Not having the right users set up is one of the most common questions the team fields, so it's worth covering in more depth than a quick mention.

Real-World Level 1 Issues chart, based on approximately 5,000 support cases analyzed
Real-World Level 1 Issues — based on roughly 5,000 real support cases

Internal vs. client roles

Two roles exist purely on the isolved/Partner side: Root Admin (every isolved employee — full back-end access to all accounts) and Sales Rep, which is your role, scoped to your assigned team's clients only. That title is expected to get renamed at some point to something that better reflects Partner status — we'll update this doc once that happens.

User Roles and Access table showing internal and client roles
User Roles & Access — internal roles and the six client-facing roles

On the client side, six roles are available, each with a different level of access:

  • Administrator — full access: settings, reports, all jobs, all users. Can post jobs.
  • Posting Manager — can post jobs and manage applicants within their assigned business units.
  • Non-Posting Manager — can manage applicants and communicate with them, but cannot post jobs.
  • Viewing Manager — read-only; can view applicants and leave notes, nothing more.
  • Assigned User — the same access as a Non-Posting Manager, but only sees applicants specifically assigned to them.
  • Contact — very limited; used only for notifications and approvals.

Setting users up

The Users screen (reachable from the kebab menu) breaks these roles out as tabs across the top: Administrators, Managers, Assigned Users, Employees, Req Mass Update, and Contacts.

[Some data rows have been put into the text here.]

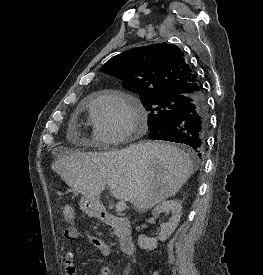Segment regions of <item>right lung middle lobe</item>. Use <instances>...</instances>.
<instances>
[{
    "label": "right lung middle lobe",
    "instance_id": "1",
    "mask_svg": "<svg viewBox=\"0 0 263 275\" xmlns=\"http://www.w3.org/2000/svg\"><path fill=\"white\" fill-rule=\"evenodd\" d=\"M141 101L148 114L149 131L163 121L179 113L190 102L185 96H141Z\"/></svg>",
    "mask_w": 263,
    "mask_h": 275
}]
</instances>
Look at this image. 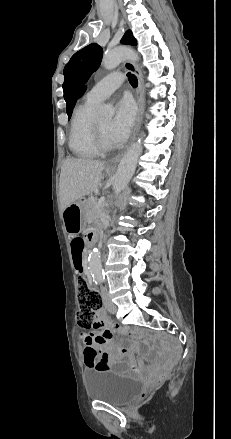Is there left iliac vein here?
Masks as SVG:
<instances>
[{"label":"left iliac vein","mask_w":231,"mask_h":439,"mask_svg":"<svg viewBox=\"0 0 231 439\" xmlns=\"http://www.w3.org/2000/svg\"><path fill=\"white\" fill-rule=\"evenodd\" d=\"M101 295H102L103 302H104V305H105L106 309H107L110 313H116V311H117V307H116V305L111 301V299H110V297H109V294H108V290H107V288H106L105 286L102 287Z\"/></svg>","instance_id":"4c4485c4"}]
</instances>
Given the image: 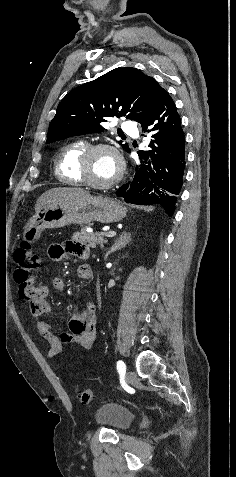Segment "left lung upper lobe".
Masks as SVG:
<instances>
[{"label": "left lung upper lobe", "mask_w": 236, "mask_h": 477, "mask_svg": "<svg viewBox=\"0 0 236 477\" xmlns=\"http://www.w3.org/2000/svg\"><path fill=\"white\" fill-rule=\"evenodd\" d=\"M162 87L136 68H116L70 91L57 107L47 143L104 130L102 123L126 117L141 125L153 113ZM119 144L130 152L127 143Z\"/></svg>", "instance_id": "1"}]
</instances>
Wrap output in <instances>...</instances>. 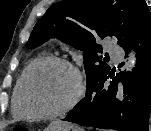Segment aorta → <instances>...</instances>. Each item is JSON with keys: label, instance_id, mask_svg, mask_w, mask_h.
I'll return each mask as SVG.
<instances>
[{"label": "aorta", "instance_id": "obj_1", "mask_svg": "<svg viewBox=\"0 0 151 131\" xmlns=\"http://www.w3.org/2000/svg\"><path fill=\"white\" fill-rule=\"evenodd\" d=\"M135 64H136V57H135V54L132 53L129 56L128 61L126 63V66H125L126 71H132V69L135 67Z\"/></svg>", "mask_w": 151, "mask_h": 131}]
</instances>
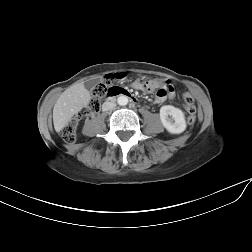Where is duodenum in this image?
Returning <instances> with one entry per match:
<instances>
[{
  "label": "duodenum",
  "instance_id": "1",
  "mask_svg": "<svg viewBox=\"0 0 252 252\" xmlns=\"http://www.w3.org/2000/svg\"><path fill=\"white\" fill-rule=\"evenodd\" d=\"M117 96H125V97H127L133 104H137V103H138V99H137L133 94H131L130 92H128V91H126V90H123V89L111 93V94L108 96V99L111 100V99H114V98L117 97Z\"/></svg>",
  "mask_w": 252,
  "mask_h": 252
}]
</instances>
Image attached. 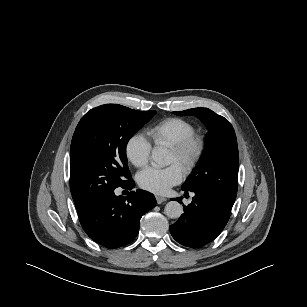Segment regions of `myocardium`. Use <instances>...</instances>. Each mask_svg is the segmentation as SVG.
<instances>
[{
    "label": "myocardium",
    "mask_w": 307,
    "mask_h": 307,
    "mask_svg": "<svg viewBox=\"0 0 307 307\" xmlns=\"http://www.w3.org/2000/svg\"><path fill=\"white\" fill-rule=\"evenodd\" d=\"M206 149V141L202 135L192 134L170 147L181 168L186 173L192 172L201 161Z\"/></svg>",
    "instance_id": "1"
}]
</instances>
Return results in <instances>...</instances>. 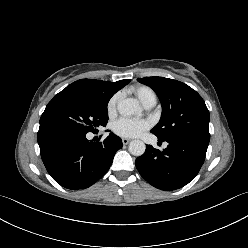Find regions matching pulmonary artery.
Here are the masks:
<instances>
[{
  "label": "pulmonary artery",
  "mask_w": 248,
  "mask_h": 248,
  "mask_svg": "<svg viewBox=\"0 0 248 248\" xmlns=\"http://www.w3.org/2000/svg\"><path fill=\"white\" fill-rule=\"evenodd\" d=\"M153 105H154L153 103L147 104V105H145V108L149 109V108L153 107Z\"/></svg>",
  "instance_id": "1"
}]
</instances>
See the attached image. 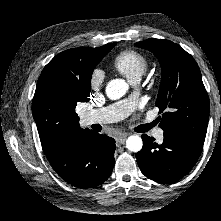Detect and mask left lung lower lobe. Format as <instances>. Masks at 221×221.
Here are the masks:
<instances>
[{"label": "left lung lower lobe", "mask_w": 221, "mask_h": 221, "mask_svg": "<svg viewBox=\"0 0 221 221\" xmlns=\"http://www.w3.org/2000/svg\"><path fill=\"white\" fill-rule=\"evenodd\" d=\"M142 139L143 148L136 153L137 163L146 177L160 183H171L188 174L203 148L202 143L166 131L160 144L146 134Z\"/></svg>", "instance_id": "1"}]
</instances>
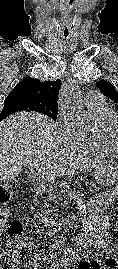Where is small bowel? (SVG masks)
Wrapping results in <instances>:
<instances>
[{"instance_id": "c3829d8e", "label": "small bowel", "mask_w": 118, "mask_h": 269, "mask_svg": "<svg viewBox=\"0 0 118 269\" xmlns=\"http://www.w3.org/2000/svg\"><path fill=\"white\" fill-rule=\"evenodd\" d=\"M116 194H118V186L116 187ZM112 204L113 203L111 200L107 201L105 204H93L91 207V216L85 222L84 234L79 237L77 241L81 245L102 251V253L105 255L107 267H112V269H115L118 267V242H116L112 247L108 243L109 220L112 216ZM68 263L69 259H62L49 269H57L67 265ZM94 263L95 262H89V265L86 268L92 269Z\"/></svg>"}]
</instances>
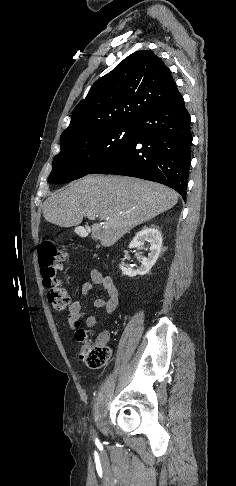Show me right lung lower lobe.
Segmentation results:
<instances>
[{
	"label": "right lung lower lobe",
	"instance_id": "98d812e1",
	"mask_svg": "<svg viewBox=\"0 0 236 486\" xmlns=\"http://www.w3.org/2000/svg\"><path fill=\"white\" fill-rule=\"evenodd\" d=\"M135 138L89 174H116L167 185L186 200L191 163L190 115L183 97L136 121Z\"/></svg>",
	"mask_w": 236,
	"mask_h": 486
}]
</instances>
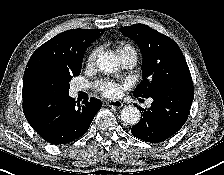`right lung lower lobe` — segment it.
<instances>
[{
  "instance_id": "1",
  "label": "right lung lower lobe",
  "mask_w": 224,
  "mask_h": 175,
  "mask_svg": "<svg viewBox=\"0 0 224 175\" xmlns=\"http://www.w3.org/2000/svg\"><path fill=\"white\" fill-rule=\"evenodd\" d=\"M23 111L33 129L51 144L72 142L88 130L100 100L77 103L68 92L35 91L22 95Z\"/></svg>"
}]
</instances>
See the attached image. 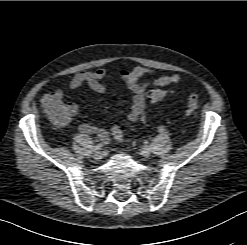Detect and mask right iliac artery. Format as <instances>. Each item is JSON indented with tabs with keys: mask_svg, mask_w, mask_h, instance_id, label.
<instances>
[{
	"mask_svg": "<svg viewBox=\"0 0 247 245\" xmlns=\"http://www.w3.org/2000/svg\"><path fill=\"white\" fill-rule=\"evenodd\" d=\"M102 148V144L98 143L95 147H94V151H98Z\"/></svg>",
	"mask_w": 247,
	"mask_h": 245,
	"instance_id": "1",
	"label": "right iliac artery"
}]
</instances>
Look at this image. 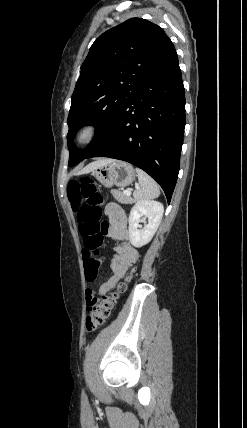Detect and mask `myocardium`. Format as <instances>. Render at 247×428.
<instances>
[{
  "instance_id": "f54148a6",
  "label": "myocardium",
  "mask_w": 247,
  "mask_h": 428,
  "mask_svg": "<svg viewBox=\"0 0 247 428\" xmlns=\"http://www.w3.org/2000/svg\"><path fill=\"white\" fill-rule=\"evenodd\" d=\"M98 125L93 122L83 124L75 135V142L80 146L92 143L98 134Z\"/></svg>"
}]
</instances>
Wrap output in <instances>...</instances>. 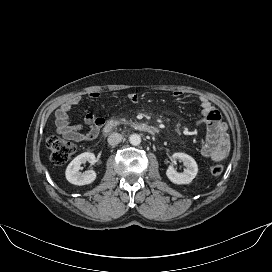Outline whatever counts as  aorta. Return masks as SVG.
Masks as SVG:
<instances>
[{
    "mask_svg": "<svg viewBox=\"0 0 272 272\" xmlns=\"http://www.w3.org/2000/svg\"><path fill=\"white\" fill-rule=\"evenodd\" d=\"M129 142L133 146H138L141 143V137L138 134H132L129 137Z\"/></svg>",
    "mask_w": 272,
    "mask_h": 272,
    "instance_id": "1",
    "label": "aorta"
}]
</instances>
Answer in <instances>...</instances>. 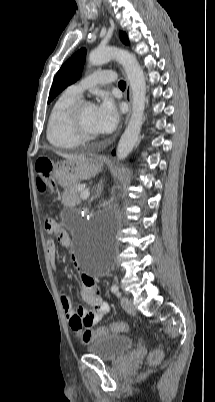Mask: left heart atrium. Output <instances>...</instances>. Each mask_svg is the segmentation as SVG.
<instances>
[{
	"mask_svg": "<svg viewBox=\"0 0 215 402\" xmlns=\"http://www.w3.org/2000/svg\"><path fill=\"white\" fill-rule=\"evenodd\" d=\"M119 121V113L114 102L107 96L95 106L94 128L97 133H109L113 131Z\"/></svg>",
	"mask_w": 215,
	"mask_h": 402,
	"instance_id": "1",
	"label": "left heart atrium"
}]
</instances>
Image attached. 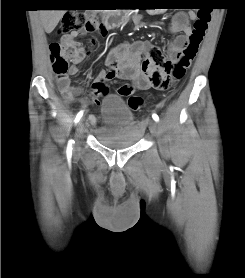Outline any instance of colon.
<instances>
[{"mask_svg":"<svg viewBox=\"0 0 245 278\" xmlns=\"http://www.w3.org/2000/svg\"><path fill=\"white\" fill-rule=\"evenodd\" d=\"M195 9L196 17L188 45L182 56L176 62L166 65L167 76L163 79V85L166 87L172 86L176 80H180L186 74L197 55L199 44L207 31L211 19L208 7L201 6L195 7ZM99 25V22L95 18H85L82 14L69 12L63 16L59 26V32L62 34H69L81 31L84 28L94 30ZM49 48L53 57L54 72L60 78L65 76L69 61L84 56V52L79 48L70 44H65L61 40L51 41ZM157 64L159 66L164 65L161 60H159ZM154 79L156 81L161 80V74L159 71L154 73ZM118 94L127 98V103L133 111L140 110L144 105L143 98L133 94V89L129 84L120 86Z\"/></svg>","mask_w":245,"mask_h":278,"instance_id":"colon-1","label":"colon"}]
</instances>
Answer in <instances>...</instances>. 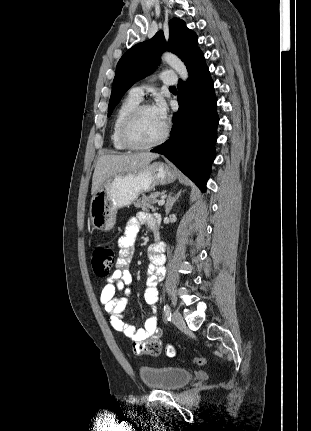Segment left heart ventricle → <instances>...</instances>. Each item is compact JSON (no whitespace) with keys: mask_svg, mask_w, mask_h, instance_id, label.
<instances>
[{"mask_svg":"<svg viewBox=\"0 0 311 431\" xmlns=\"http://www.w3.org/2000/svg\"><path fill=\"white\" fill-rule=\"evenodd\" d=\"M163 124L152 108L144 111L135 126V137L141 142H150L157 139L164 131Z\"/></svg>","mask_w":311,"mask_h":431,"instance_id":"1","label":"left heart ventricle"}]
</instances>
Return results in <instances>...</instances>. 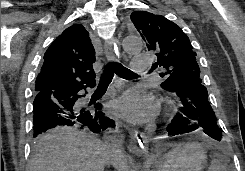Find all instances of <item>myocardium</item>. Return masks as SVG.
<instances>
[{
    "instance_id": "obj_1",
    "label": "myocardium",
    "mask_w": 245,
    "mask_h": 171,
    "mask_svg": "<svg viewBox=\"0 0 245 171\" xmlns=\"http://www.w3.org/2000/svg\"><path fill=\"white\" fill-rule=\"evenodd\" d=\"M171 105H172V102L170 100H167V106L171 107Z\"/></svg>"
}]
</instances>
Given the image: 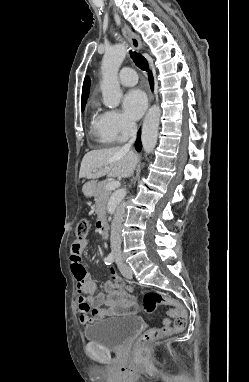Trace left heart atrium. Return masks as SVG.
<instances>
[{
    "label": "left heart atrium",
    "instance_id": "1",
    "mask_svg": "<svg viewBox=\"0 0 249 382\" xmlns=\"http://www.w3.org/2000/svg\"><path fill=\"white\" fill-rule=\"evenodd\" d=\"M147 107L146 94L141 89L130 90L123 99L126 115L133 120L139 119Z\"/></svg>",
    "mask_w": 249,
    "mask_h": 382
}]
</instances>
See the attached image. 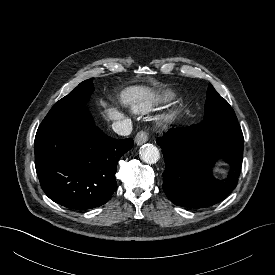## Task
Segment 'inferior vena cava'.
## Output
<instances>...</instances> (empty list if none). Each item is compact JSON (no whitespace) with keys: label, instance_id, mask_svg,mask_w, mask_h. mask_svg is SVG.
<instances>
[{"label":"inferior vena cava","instance_id":"inferior-vena-cava-1","mask_svg":"<svg viewBox=\"0 0 275 275\" xmlns=\"http://www.w3.org/2000/svg\"><path fill=\"white\" fill-rule=\"evenodd\" d=\"M112 129L115 133L122 136L130 135L132 132V121L129 118H123L113 122Z\"/></svg>","mask_w":275,"mask_h":275}]
</instances>
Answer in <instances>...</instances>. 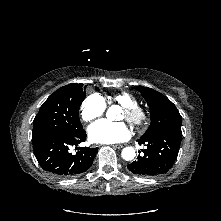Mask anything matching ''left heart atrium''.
<instances>
[{
  "instance_id": "left-heart-atrium-1",
  "label": "left heart atrium",
  "mask_w": 221,
  "mask_h": 221,
  "mask_svg": "<svg viewBox=\"0 0 221 221\" xmlns=\"http://www.w3.org/2000/svg\"><path fill=\"white\" fill-rule=\"evenodd\" d=\"M88 135L94 143L113 144L126 140L130 136V131L123 122L101 120L89 127Z\"/></svg>"
}]
</instances>
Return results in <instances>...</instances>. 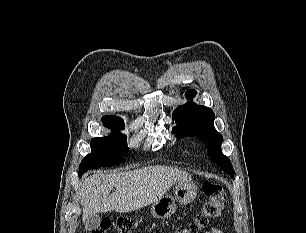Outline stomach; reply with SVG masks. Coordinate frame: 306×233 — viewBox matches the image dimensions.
Returning <instances> with one entry per match:
<instances>
[{
	"mask_svg": "<svg viewBox=\"0 0 306 233\" xmlns=\"http://www.w3.org/2000/svg\"><path fill=\"white\" fill-rule=\"evenodd\" d=\"M197 195V186L192 180H182L176 182L174 197L165 195L151 206V213L154 217L165 219L174 214L177 203L186 205L191 203Z\"/></svg>",
	"mask_w": 306,
	"mask_h": 233,
	"instance_id": "stomach-1",
	"label": "stomach"
}]
</instances>
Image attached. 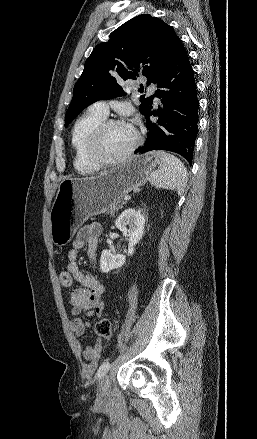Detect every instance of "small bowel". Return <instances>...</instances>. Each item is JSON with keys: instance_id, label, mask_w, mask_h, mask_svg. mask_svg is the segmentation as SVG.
Here are the masks:
<instances>
[{"instance_id": "small-bowel-1", "label": "small bowel", "mask_w": 257, "mask_h": 439, "mask_svg": "<svg viewBox=\"0 0 257 439\" xmlns=\"http://www.w3.org/2000/svg\"><path fill=\"white\" fill-rule=\"evenodd\" d=\"M101 226L98 223H90L82 227L72 241V248L68 252L67 272L72 276L81 288L73 290L70 295L69 304L73 320L71 329L76 337L84 334L90 327L88 321L83 320L80 315L93 316L96 314L101 317L104 311V302L102 295L104 286L92 274L82 271L78 264L80 250L86 246V256L88 259L95 261L97 258V249ZM103 350L102 338L97 337L93 345L87 346L82 350V355L87 361L83 365L85 376L91 375L96 369Z\"/></svg>"}]
</instances>
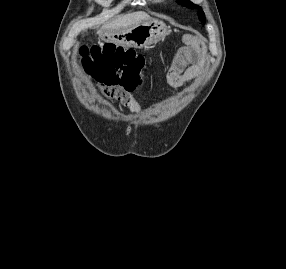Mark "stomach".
<instances>
[{"label":"stomach","mask_w":286,"mask_h":269,"mask_svg":"<svg viewBox=\"0 0 286 269\" xmlns=\"http://www.w3.org/2000/svg\"><path fill=\"white\" fill-rule=\"evenodd\" d=\"M166 35L167 27L162 21L150 20L141 21L121 33L111 35L107 41L123 46L146 48L158 43Z\"/></svg>","instance_id":"obj_1"}]
</instances>
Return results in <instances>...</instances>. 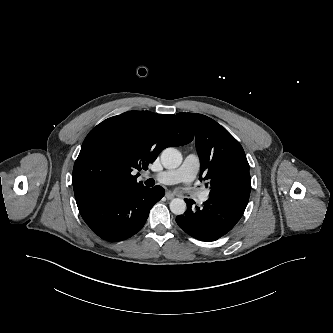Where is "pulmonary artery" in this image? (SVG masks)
Wrapping results in <instances>:
<instances>
[{
	"label": "pulmonary artery",
	"instance_id": "pulmonary-artery-1",
	"mask_svg": "<svg viewBox=\"0 0 333 333\" xmlns=\"http://www.w3.org/2000/svg\"><path fill=\"white\" fill-rule=\"evenodd\" d=\"M200 168V160L196 154H188L180 167L173 170L158 172L153 177L160 183L170 185L175 183H190L196 177ZM209 198V190H204L199 194L201 201Z\"/></svg>",
	"mask_w": 333,
	"mask_h": 333
}]
</instances>
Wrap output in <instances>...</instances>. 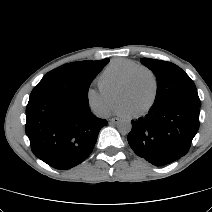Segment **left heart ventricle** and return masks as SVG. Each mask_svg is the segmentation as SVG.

  • Administrators — full-access users, added directly on this tab.
  • Managers — this is where Posting Manager, Non-Posting Manager, and Viewing Manager get selected; all three live under this one tab rather than as separate tabs of their own.
  • Assigned Users — matches the Assigned User role above.
  • Employees — not an ATS access role at all — this is what gives employees access to the referral portal.
  • Req Mass Update — a bulk-update tool for making the same change across multiple users at once instead of editing them one by one.
  • Contacts — reserved for people who aren't users anywhere else in the system. If a client wants to notify a group, using real users' emails as Contacts works, but it isn't best practice — better to use a role that's already tied to an actual user account whenever one exists.

Future sessions will cover job creation and hiring workflows in depth — for now, the goal is just making sure the right people have the right access.

 
Help Center & Resources

A client's go-to resource for troubleshooting — and the team's first stop before escalating anything to Partner Support.

Help Center and Resources slide showing how to access it and usage tips
Help Center & Resources — how to access it, and how to use it well

How to access it:

  • 3-dot menu (top right) → Help Center
  • The search bar at the bottom of the ATS, which surfaces articles in real time

A few habits worth building:

  1. Search a topic here whenever a client brings up something worth double-checking. If an article covers it, share it with them directly.
  2. Keywords matter — search "two-factor authentication," not "code issue." The more specific term surfaces the right article faster.
  3. If you've searched, found nothing, and already done some troubleshooting, you already have what you need to put together a strong case for Partner Support.